Joshua’s Story

Joshua’s Story

Since we began ABA/VB  program at home three years ago, Joshua’s life and our life as a family has been transformed.  Unfortunately, ABA is not written in his statement. Therefore, the strategies we have at home which works for Joshua are not implemented at school. 

For the past six years, going back to school on a Monday morning has always been difficult for Joshua.  He generally has a miserable Sunday afternoon worrying about going back to school the following morning.  A return to school after summer break has also been very difficult whereby it would take him about 4 to 5 weeks to settle into the school routine.  When he then returns for the second half of the term, he goes through another upheaval due to change of school routine in reparation for the festive season.  Generally, the spring and summer terms are relatively better for him.   

For the past few years, going away on holiday has also been particularly difficult even when the holiday destination is one of Joshua’s favourite.  

We began using the HBOT at the beginning of July 2014 and by the time we went on holiday in Mid-August, we have done about 30 hours.  Much to most children with ASD and parents’ nightmare, we had a 4 hour delay at the airport and were told that some of us could stay at the nearest hotel to the airport overnight.  This uncertainty and sudden change would normally trigger Joshua’s challenging behaviour whereby he becomes anxious and extremely rude.  Much to my astonishment, he was very relaxed and playful throughout the waiting time.   When we finally boarded the plane, a very young child screamed for about 15 minutes before he fell asleep.  This would normally be another trigger point for an already stressed out Joshua.  When I explained to him that the baby could be suffering from tummy ache, Joshua said ‘Oh! I feel sorry for the baby!’ and stayed calm. Overall, we had one of the best holiday ever where Joshua managed to make few friends on the day we arrived and had a wonderful time throughout our stay.

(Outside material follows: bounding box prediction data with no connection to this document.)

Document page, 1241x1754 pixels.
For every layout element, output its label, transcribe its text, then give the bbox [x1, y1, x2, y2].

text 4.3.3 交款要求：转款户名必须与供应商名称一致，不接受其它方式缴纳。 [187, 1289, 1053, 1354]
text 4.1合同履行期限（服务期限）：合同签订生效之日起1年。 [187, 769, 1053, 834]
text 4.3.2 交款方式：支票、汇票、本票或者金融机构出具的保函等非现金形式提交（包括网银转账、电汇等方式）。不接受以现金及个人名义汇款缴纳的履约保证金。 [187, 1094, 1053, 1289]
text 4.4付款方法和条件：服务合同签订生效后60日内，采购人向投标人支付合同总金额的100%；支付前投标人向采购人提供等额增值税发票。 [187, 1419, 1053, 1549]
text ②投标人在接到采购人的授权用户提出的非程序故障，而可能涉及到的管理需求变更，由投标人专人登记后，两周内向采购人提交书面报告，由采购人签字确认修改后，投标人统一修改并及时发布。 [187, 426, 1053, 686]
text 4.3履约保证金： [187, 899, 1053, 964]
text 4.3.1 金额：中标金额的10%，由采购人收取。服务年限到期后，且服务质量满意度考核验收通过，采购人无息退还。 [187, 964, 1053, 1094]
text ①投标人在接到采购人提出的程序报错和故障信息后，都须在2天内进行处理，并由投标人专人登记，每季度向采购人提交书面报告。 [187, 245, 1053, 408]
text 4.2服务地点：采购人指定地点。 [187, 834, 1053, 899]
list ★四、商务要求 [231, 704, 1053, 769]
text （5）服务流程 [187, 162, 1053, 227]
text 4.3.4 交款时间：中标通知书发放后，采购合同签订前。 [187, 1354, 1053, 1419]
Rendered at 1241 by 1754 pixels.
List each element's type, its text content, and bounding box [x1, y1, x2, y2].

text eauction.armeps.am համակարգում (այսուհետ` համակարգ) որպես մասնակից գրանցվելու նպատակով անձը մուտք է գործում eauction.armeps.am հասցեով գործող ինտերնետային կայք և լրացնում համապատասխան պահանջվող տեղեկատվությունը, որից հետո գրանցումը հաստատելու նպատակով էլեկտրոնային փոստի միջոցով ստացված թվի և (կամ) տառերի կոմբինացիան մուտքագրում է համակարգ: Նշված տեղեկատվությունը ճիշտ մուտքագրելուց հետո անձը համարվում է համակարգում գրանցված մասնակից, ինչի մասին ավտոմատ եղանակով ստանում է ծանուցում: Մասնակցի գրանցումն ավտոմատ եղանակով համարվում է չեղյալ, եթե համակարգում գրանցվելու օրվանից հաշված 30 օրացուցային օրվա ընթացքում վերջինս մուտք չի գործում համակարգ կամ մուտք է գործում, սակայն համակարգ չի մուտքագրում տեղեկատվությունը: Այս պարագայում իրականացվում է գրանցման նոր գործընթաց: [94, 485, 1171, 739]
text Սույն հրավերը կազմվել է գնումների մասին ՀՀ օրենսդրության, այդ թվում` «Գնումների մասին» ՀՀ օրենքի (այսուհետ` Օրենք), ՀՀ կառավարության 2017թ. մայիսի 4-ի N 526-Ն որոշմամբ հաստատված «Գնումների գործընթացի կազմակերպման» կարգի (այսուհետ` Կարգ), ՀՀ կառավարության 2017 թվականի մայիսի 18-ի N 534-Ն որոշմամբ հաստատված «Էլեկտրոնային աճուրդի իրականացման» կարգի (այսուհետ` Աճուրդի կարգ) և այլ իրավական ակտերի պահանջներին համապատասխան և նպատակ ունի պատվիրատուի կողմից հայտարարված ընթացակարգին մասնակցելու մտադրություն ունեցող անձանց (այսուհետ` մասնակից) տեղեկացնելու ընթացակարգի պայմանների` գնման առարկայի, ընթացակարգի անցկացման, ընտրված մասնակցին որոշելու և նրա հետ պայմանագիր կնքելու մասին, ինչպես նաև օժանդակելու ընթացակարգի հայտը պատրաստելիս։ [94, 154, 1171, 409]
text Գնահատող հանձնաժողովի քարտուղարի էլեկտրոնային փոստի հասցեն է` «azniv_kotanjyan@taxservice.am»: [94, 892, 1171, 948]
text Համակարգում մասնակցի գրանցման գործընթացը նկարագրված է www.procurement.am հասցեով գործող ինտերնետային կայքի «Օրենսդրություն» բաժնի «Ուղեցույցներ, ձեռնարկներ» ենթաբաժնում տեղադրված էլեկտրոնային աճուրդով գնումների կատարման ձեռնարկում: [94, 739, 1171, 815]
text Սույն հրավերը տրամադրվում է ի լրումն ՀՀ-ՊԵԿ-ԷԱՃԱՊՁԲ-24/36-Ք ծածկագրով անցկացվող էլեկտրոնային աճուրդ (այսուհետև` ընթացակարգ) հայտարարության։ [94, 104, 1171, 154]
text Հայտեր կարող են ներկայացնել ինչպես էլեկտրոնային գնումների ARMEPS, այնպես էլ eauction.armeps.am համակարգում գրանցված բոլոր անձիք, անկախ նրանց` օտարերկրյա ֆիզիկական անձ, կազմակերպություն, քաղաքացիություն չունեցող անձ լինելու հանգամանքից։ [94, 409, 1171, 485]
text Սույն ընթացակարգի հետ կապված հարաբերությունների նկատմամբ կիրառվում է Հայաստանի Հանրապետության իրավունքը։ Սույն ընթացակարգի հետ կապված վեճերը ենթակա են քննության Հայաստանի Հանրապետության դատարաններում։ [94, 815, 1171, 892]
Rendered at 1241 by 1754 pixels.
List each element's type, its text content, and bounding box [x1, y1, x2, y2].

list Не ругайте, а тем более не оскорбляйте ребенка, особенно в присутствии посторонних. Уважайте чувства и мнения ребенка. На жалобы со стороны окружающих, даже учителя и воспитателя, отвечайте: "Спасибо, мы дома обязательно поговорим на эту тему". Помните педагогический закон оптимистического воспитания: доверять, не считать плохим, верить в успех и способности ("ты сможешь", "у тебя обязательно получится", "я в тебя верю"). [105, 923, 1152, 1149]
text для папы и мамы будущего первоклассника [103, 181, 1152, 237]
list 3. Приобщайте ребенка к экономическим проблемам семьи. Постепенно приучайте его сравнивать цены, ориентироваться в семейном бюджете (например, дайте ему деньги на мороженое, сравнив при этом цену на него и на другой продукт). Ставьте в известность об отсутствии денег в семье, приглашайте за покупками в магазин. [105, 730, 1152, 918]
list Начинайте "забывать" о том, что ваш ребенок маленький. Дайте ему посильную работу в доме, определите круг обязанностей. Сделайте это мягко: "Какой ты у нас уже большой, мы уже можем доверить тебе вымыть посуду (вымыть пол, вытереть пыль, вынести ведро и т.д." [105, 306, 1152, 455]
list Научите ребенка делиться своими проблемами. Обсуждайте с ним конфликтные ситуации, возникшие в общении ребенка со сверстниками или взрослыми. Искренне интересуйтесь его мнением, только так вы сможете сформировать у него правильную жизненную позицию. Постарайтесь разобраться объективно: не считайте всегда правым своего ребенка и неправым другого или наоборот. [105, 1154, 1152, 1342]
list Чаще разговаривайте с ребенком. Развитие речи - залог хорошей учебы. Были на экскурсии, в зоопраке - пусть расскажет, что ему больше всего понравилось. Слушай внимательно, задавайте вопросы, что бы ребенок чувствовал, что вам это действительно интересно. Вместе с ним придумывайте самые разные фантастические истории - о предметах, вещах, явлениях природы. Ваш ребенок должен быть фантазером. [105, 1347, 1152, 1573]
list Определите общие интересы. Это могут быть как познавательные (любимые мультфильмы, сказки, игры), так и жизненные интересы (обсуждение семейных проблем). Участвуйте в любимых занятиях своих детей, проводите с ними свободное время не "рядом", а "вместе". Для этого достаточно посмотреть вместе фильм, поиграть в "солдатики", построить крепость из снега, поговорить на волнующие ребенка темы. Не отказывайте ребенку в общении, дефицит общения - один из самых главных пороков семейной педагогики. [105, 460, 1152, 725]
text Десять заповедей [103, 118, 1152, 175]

 When we returned from holiday, we continued using the oxygen chamber for the rest of the summer break.  During this time, Josh was negative about going back to school as usual.  Few days before going back to school we begun using social stories which we have done in the past few years with very little impact.  This year, as soon as we begun going through the social stories the negative comments subsided.  We also set up a daily school target for him with motivating reward. Again, we have tried to implement similar strategies in the past few years but failed due to    strategies not being followed through at school.  Much to my delight, Joshua responded well and met his targets at least 3 days out of five and some weeks four days out of five. The return to school after the summer break has been the most successful this year.  Josh still has some outbursts/challenging behaviour but they are minor ones and short lived. 

I have just come back to work after spending the half term break with Joshua which was a stress free and fun week.  The highlight of our week was when I told him that we will be going to central London to see a Lego Sculpture exhibition.  As we began our journey, walking towards the tube station, Josh begun to whine, saying that he would rather stay at home to watch his favourite TV shows.  When I told him ‘mum is feeling sad and upset’ he went quiet for few minutes and completely calmed himself.  We had a wonderful afternoon and I had to drag him out of the exhibition in the end.  Yesterday and this morning he has not once complained about going back to school. Instead he is looking forward to seeing his friends, which is a first in 6 years of his school life.

We have so far done about 85 – 95 hours of HBOT.  During this time we have noticed     that Joshua’s angry outbursts are becoming less intense.  We are seeing more of the happy and cheeky Joshua and less of the angry Joshua.  We are now moving on from teaching the basic managing emotions stage to teaching him acceptable and unacceptable manners through the use of social stories. The daily reports written in his home-school book have more positives than negative days.  For the first time in 6 years Joshua has not hit a child at school for the whole of the first half term.  Normally, there will be at least two or three of such incidents.  In class rooms he wants to work independently like the rest of his peers.  At lunch time, he no longer wants to isolate and engage himself in his obsessive interest.   He has begun to join into various games that his friends play including football which I thought would be a very complex game both in terms of social skills and motor planning. 

In the past three years, Joshua had social skills therapy, speech and language, OT and Physiotherapy.  I can only attribute Joshua’s significant improvement in social skills to two interventions we have used for the past six months; HBOT and Physiotherapy.